— Activity —
Which lines of the data below hold "Figure"? Copy each of them.

— Listed entries —
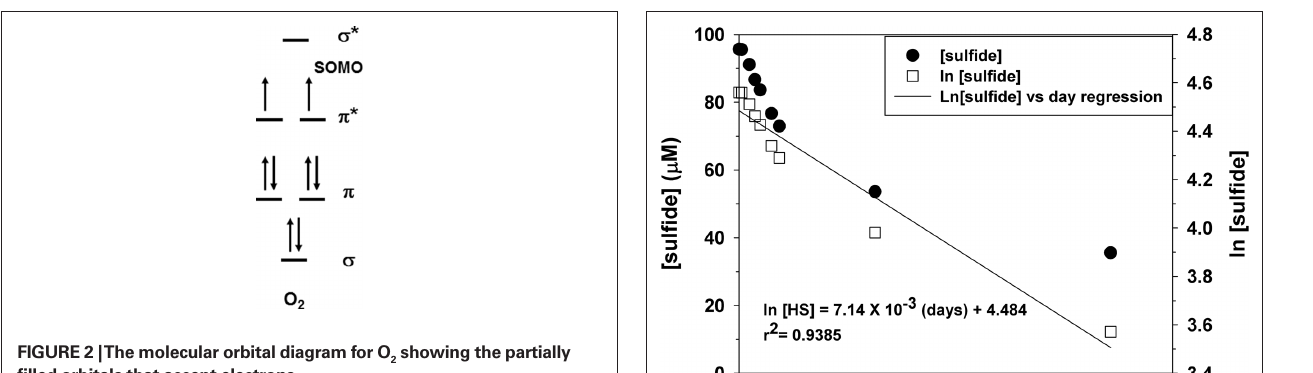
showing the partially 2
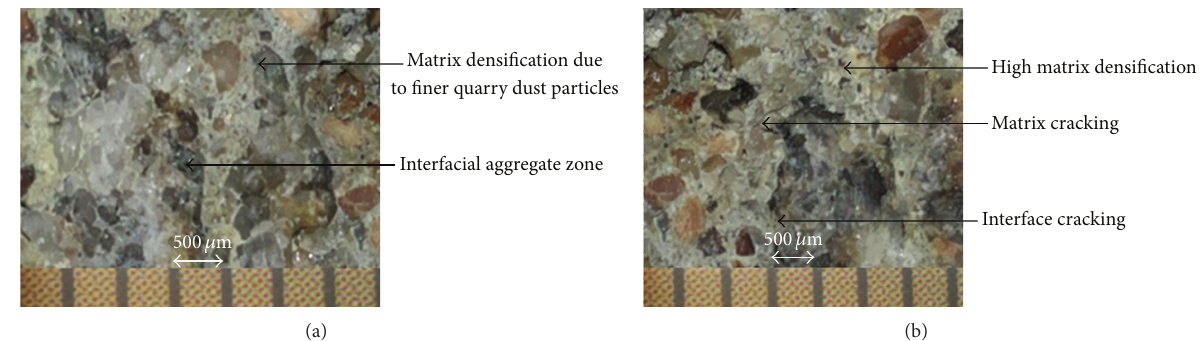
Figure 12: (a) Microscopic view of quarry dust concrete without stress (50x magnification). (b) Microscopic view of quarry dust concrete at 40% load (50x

--

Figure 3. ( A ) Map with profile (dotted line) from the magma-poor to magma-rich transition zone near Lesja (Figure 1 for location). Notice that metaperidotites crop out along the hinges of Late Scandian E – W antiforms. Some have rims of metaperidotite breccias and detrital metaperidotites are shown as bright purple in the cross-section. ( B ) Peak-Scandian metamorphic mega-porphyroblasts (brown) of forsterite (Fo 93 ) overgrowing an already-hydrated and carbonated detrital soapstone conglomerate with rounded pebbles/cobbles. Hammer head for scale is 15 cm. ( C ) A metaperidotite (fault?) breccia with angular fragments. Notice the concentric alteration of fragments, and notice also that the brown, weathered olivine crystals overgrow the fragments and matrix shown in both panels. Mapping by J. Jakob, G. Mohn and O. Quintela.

— Solution to this problem —
Figure 12: (a) Microscopic view of quarry dust concrete without stress (50x magnification). (b) Microscopic view of quarry dust concrete at 40% load (50x
Figure 3. ( A ) Map with profile (dotted line) from the magma-poor to magma-rich transition zone near Lesja (Figure 1 for location). Notice that metaperidotites crop out along the hinges of Late Scandian E – W antiforms. Some have rims of metaperidotite breccias and detrital metaperidotites are shown as bright purple in the cross-section. ( B ) Peak-Scandian metamorphic mega-porphyroblasts (brown) of forsterite (Fo 93 ) overgrowing an already-hydrated and carbonated detrital soapstone conglomerate with rounded pebbles/cobbles. Hammer head for scale is 15 cm. ( C ) A metaperidotite (fault?) breccia with angular fragments. Notice the concentric alteration of fragments, and notice also that the brown, weathered olivine crystals overgrow the fragments and matrix shown in both panels. Mapping by J. Jakob, G. Mohn and O. Quintela.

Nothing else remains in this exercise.